The Grand Hotel – Kupari, Croatia

Abandoned – The Grand Hotel – Kupari, Croatia

The Grand Hotel – Kupari, Croatia

History of The Grand Hotel – Kupari, Croatia

Located in Croatia’s Dubrovnik Riviera, the village of Kupari was once an idyllic summer getaway for the high-ranking military officers of the Yugoslav People’s Army. Today, the tourist complex lay in ruins, shell-scarred from attacks during the Croatian War of Independence in the early 1990s.

One of the massive hotels, the Grand Hotel, was built in 1920, according to the Zupa Duborvocka Tourist Board. It housed 139 beds and featured an indoor swimming pool and luxurious rooms with stunning ocean views. Photographer Ben Fredericson captured the images of the ruins of the hotel, now covered in graffiti and crumbling in disrepair.

The Grand Hotel – Kupari, Croatia

The Grand Hotel – Kupari, Croatia

The Rise and Fall of The Grand Hotel

outside view of The Grand Hotel image

By The original uploader was Bracodbk at Croatian Wikipedia. – Transferred from hr.wikipedia to Commons., CC BY-SA 3.0, https://commons.wikimedia.org/w/index.php?curid=3491297

Many people love to explore abandoned places with significant historical marks as it becomes a magnificent trip back to the past. Visiting Kupari will provide a blast of history as it’s a nice getaway from the hustle and bustle of the busy Dubrovnik Old Town while providing a rich knowledge of one of the prime hotels back in the day. The first hotel, the Grand, was built here in 1920 by Czechoslovak entrepreneurs with a tile factory nearby. They recognized the great tourism potential of the area and decided to build a hotel. 

In the 1960s, a resort with five hotels, a campground, and many villas was built on the sandy beach. Kupari was one of the top places in Dubrovnik’s tourism industry. The hotel was built with luxurious rooms dedicated to the Yugoslav People’s Army officers and their families, as well as Yugoslav national civil servants. Even the head of state Josip Broz Tito owned his private villa in Kupari. A hotel with a grand name and a grand nature was the epitome of elegance. Around this centerpiece, added four more hotels, which were less attractive but more functional. With its long sandy beach and natural comforts, the resort was popular from the 1960s until Homeland War broke out in 1991, and the Yugoslav army bombarded and burned their former holiday spot. In the early 1990s, when the Yugoslav army left, the place was almost unrecognizable. Nearly all valuables were looted from five hotels, and phosphorus bombs were systematically burned floor by floor in the hotel.

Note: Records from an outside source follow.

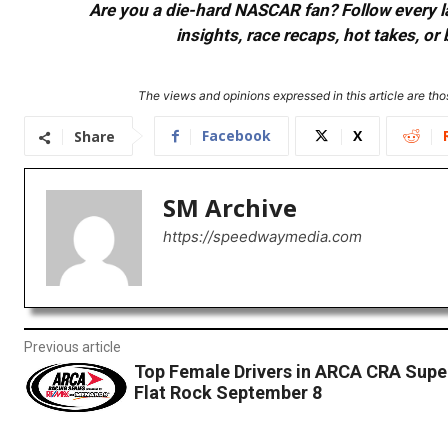
Are you a die-hard NASCAR fan? Follow every lap
insights, race recaps, hot takes, 
The views and opinions expressed in this article are thos
Facebook
X
Share
SM Archive
https://speedwaymedia.com
Previous article
Top Female Drivers in ARCA CRA Super
Flat Rock September 8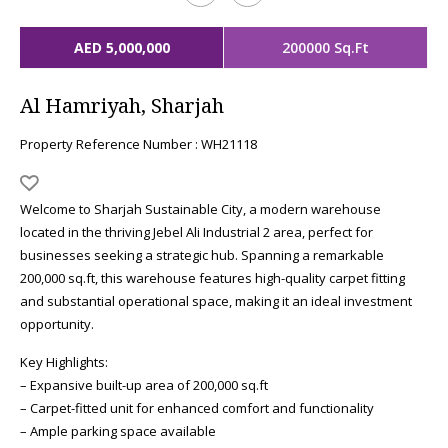
AED 5,000,000
200000 Sq.Ft
Al Hamriyah, Sharjah
Property Reference Number : WH21118
Welcome to Sharjah Sustainable City, a modern warehouse
located in the thriving Jebel Ali Industrial 2 area, perfect for
businesses seeking a strategic hub. Spanning a remarkable
200,000 sq.ft, this warehouse features high-quality carpet fitting
and substantial operational space, making it an ideal investment
opportunity.
Key Highlights:
– Expansive built-up area of 200,000 sq.ft
– Carpet-fitted unit for enhanced comfort and functionality
– Ample parking space available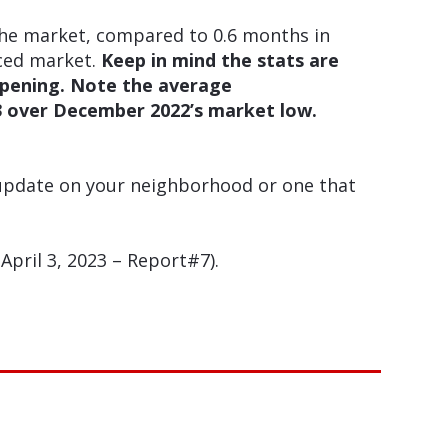
the market, compared to 0.6 months in
nced market.
Keep in mind the stats are
ppening. Note the average
23 over December 2022’s market low.
 update on your neighborhood or one that
pril 3, 2023 – Report#7).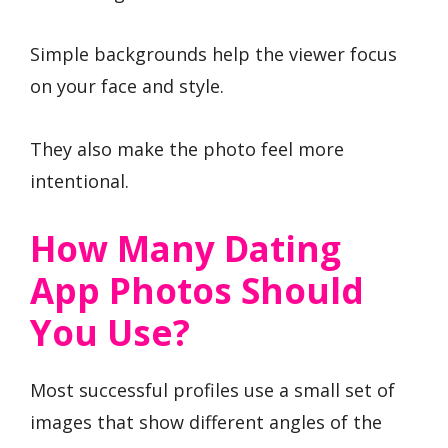
Simple backgrounds help the viewer focus
on your face and style.
They also make the photo feel more
intentional.
How Many Dating
App Photos Should
You Use?
Most successful profiles use a small set of
images that show different angles of the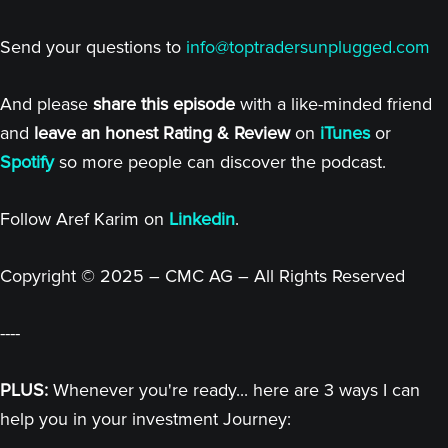
Send your questions to
info@toptradersunplugged.com
And please
share this episode
with a like-minded friend
and
leave an honest Rating & Review
on
iTunes
or
Spotify
so more people can discover the podcast.
Follow Aref Karim on
Linkedin
.
Copyright © 2025 – CMC AG – All Rights Reserved
----
PLUS:
Whenever you're ready... here are 3 ways I can
help you in your investment Journey: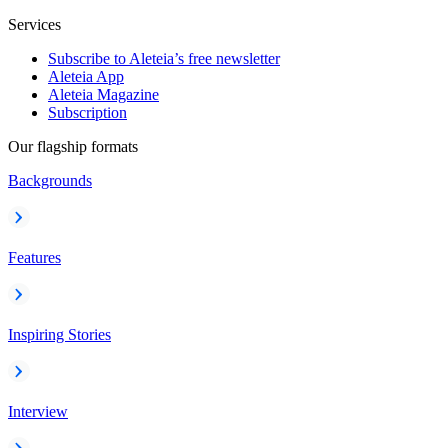
Services
Subscribe to Aleteia’s free newsletter
Aleteia App
Aleteia Magazine
Subscription
Our flagship formats
Backgrounds
Features
Inspiring Stories
Interview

outside view of the Kupari Beach, building structures built along the shorelines of the beach image

By Gzzz – Own work, CC BY-SA 4.0, https://commons.wikimedia.org/w/index.php?curid=45428736

During the Balkan Wars in the 1990s, the Kupari hotel complex was severely damaged. It was first attacked from the sea and then occupied by Serbian forces. After the war, the hotel was already dilapidated but still used by the Croatian army. When the Croatian military established a base in the hotel town in 1998, they stayed in three hotels. In 2001 they left the resort, and the process of privatization began. The hotel shell of this once-great resort remains a monument to the Dark Ages. Everything became a ghostly reminder of how wars never leave beautiful memories. 

Over time, nature crawled back to this once prominent structure. Weeds grew in the cavernous halls where glitzy balls were once held, and the former reception area is overgrown with trees. One of the old hotels is now used as a battlefield for the local paintball club. Bright-colored flashes are visible between shrapnel wounds. Although ruins will welcome tourists, Kupari’s beach in front of the former hotel draws people back to The Grand Hotel. Floating in the crystal-clear Adriatic Sea, with a show filled with shrapnel and rocket hotel, The Grand Hotels stands as an indelible mark of the ruins of wars.